I believe in the worth of every human being and think that the finest thing about us is our capacity to love. My parents were simple people who never attempted to spin out in words a formal philosophy of life. But they had the capacity to subordinate self to the needs of other people. They gave us an
unshakable faith in the worthwhileness of human life and an optimistic belief that despite man’s abuse of freedom, and his many defeats in the lifelong contest between good and evil, God wants us to win the battle, not to lose it.
Not long ago, one very close to me was told she might have cancer. As she left the doctor’s office, not his words but St. Paul’s took possession of her mind: “For I am persuaded that neither death nor life nor angels nor principalities nor powers, nor things present nor things to come, nor height nor death, nor any other creature shall be able to separate us from the love of God.”
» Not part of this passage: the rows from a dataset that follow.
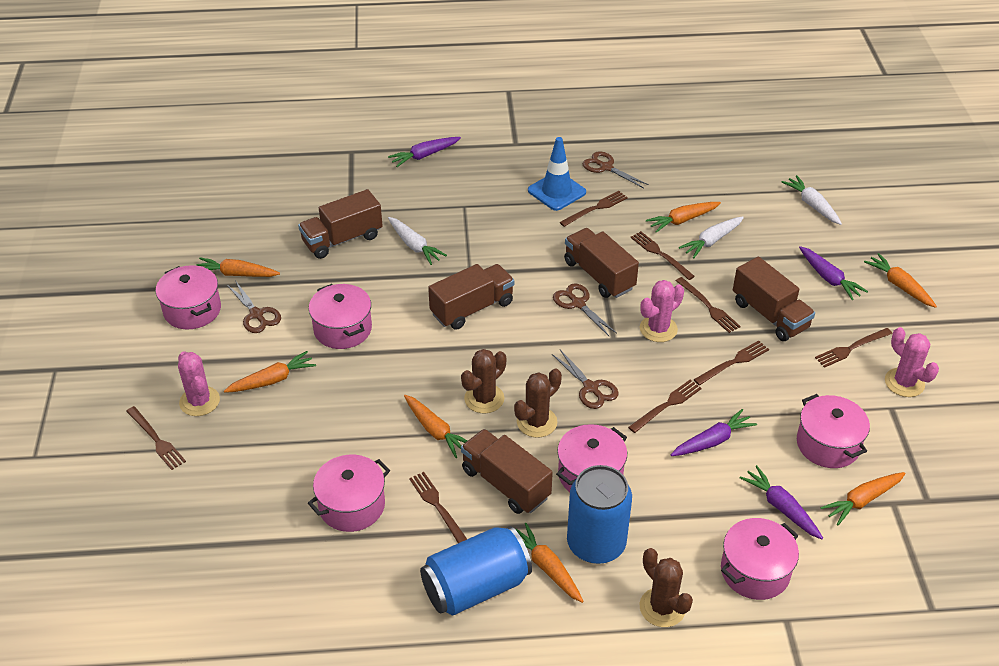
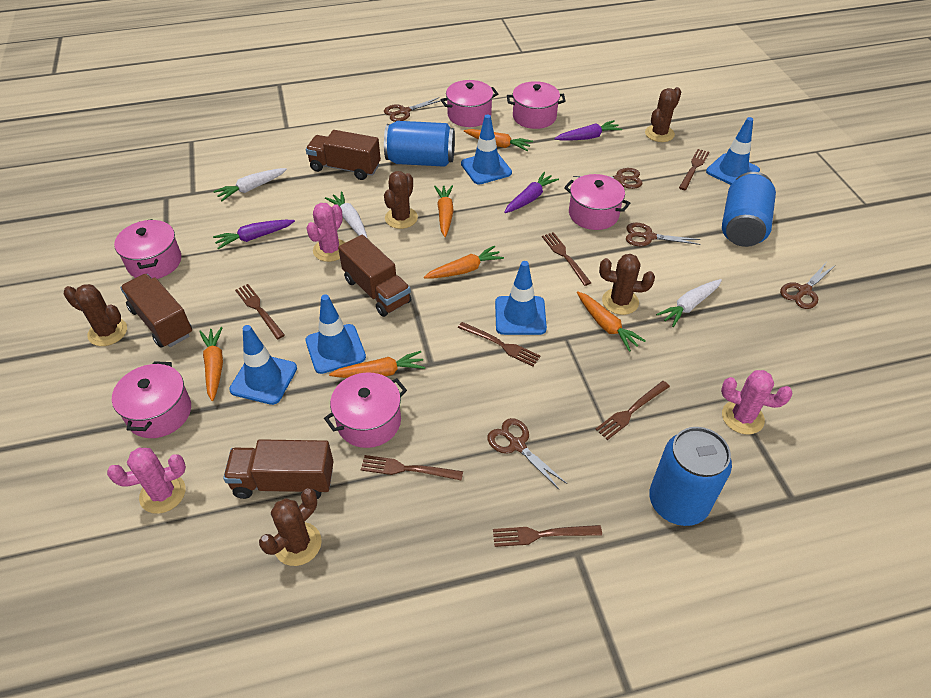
blue can: [420,526,532,615] [567,465,632,564] = 2 -> [384,121,455,167] [649,427,732,526] [722,172,776,247] = 3
blue traffic cone: [528,137,586,211] = 1 -> [229,325,297,405] [306,294,366,374] [461,114,512,185] [495,261,547,335] [706,117,760,185] = 5
brown cactus: [461,349,506,414] [514,368,562,438] [640,548,693,627] = 3 -> [64,284,127,346] [259,489,322,566] [384,171,418,229] [599,254,655,315] [645,87,681,142] = 5
brown fork: [126,406,186,470] [409,472,467,543] [560,191,628,227] [628,380,702,433] [631,231,695,280] [676,277,741,333] [694,340,769,385] [815,328,892,368] = 8 -> [235,284,285,339] [361,455,463,481] [458,322,541,367] [493,525,602,547] [542,232,591,286] [595,381,670,440] [679,149,709,190] = 7
brown scissors: [227,281,281,333] [552,350,619,409] [553,283,617,337] [582,152,649,188] = 4 -> [384,97,441,122] [487,418,567,490] [573,168,643,189] [626,223,701,246] [780,263,834,309] = 5
brown truck: [298,189,383,259] [428,264,514,330] [461,429,553,514] [564,228,639,298] [733,257,815,341] = 5 -> [120,274,192,348] [223,439,334,499] [306,130,381,180] [338,235,411,317] = 4
orange carrot: [196,257,280,277] [224,351,316,393] [404,395,467,458] [516,523,584,603] [646,202,721,233] [820,472,905,525] [864,253,937,308] = 7 -> [199,327,223,401] [329,351,425,378] [424,245,504,279] [434,185,454,237] [464,129,533,151] [577,291,646,352] = 6
purple carrot: [388,137,461,167] [671,409,757,456] [739,465,823,539] [799,246,868,300] = 4 -> [213,220,295,249] [504,172,559,213] [554,120,622,141] = 3

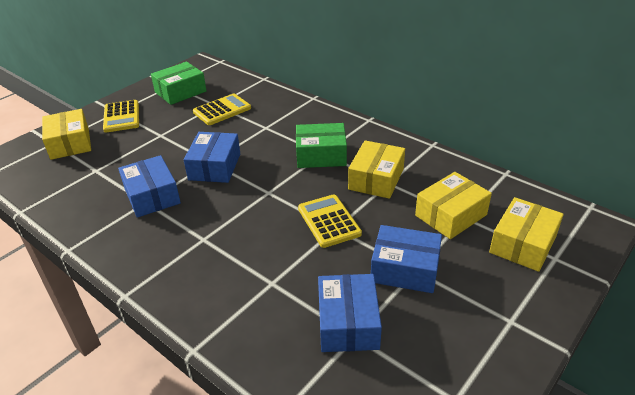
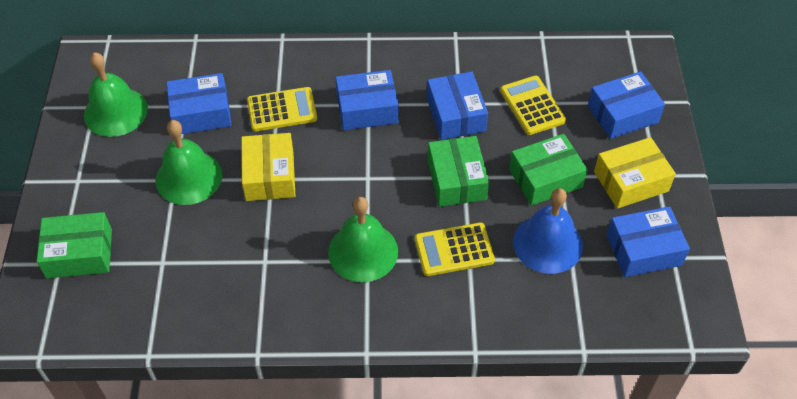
blue bell: none = 0 -> [513,188,583,274] = 1
blue box: [118,155,181,218] [184,132,240,183] [318,274,382,352] [371,225,442,293] = 4 -> [166,73,232,134] [336,70,399,130] [427,72,488,140] [588,71,665,139] [607,206,690,277] = 5
green bell: none = 0 -> [84,52,148,137] [155,120,222,205] [328,197,398,282] = 3
green box: [151,62,207,105] [296,123,347,168] = 2 -> [37,212,112,279] [428,136,489,207] [509,134,588,206] = 3
yellow box: [42,109,91,160] [348,140,405,199] [415,172,492,239] [489,197,564,272] = 4 -> [241,133,295,201] [594,137,676,209] = 2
Over against the simplicity and seeming finality of death, and over against God’s apparent disregard of
justice in the human lot, I believe the rock bottom thing to be, that I am part of a spiritual universe at whose heart is a redemptive love, which can create out of calamity the best things God has placed within my reach. To find out if that is so, I must give up self-dependence and let God take me by the hand. It is as simple and as difficult as that.
That was Lewis M. Stevens, a partner in the law firm of Stradley, Ronon, Stevens & Young in Philadelphia.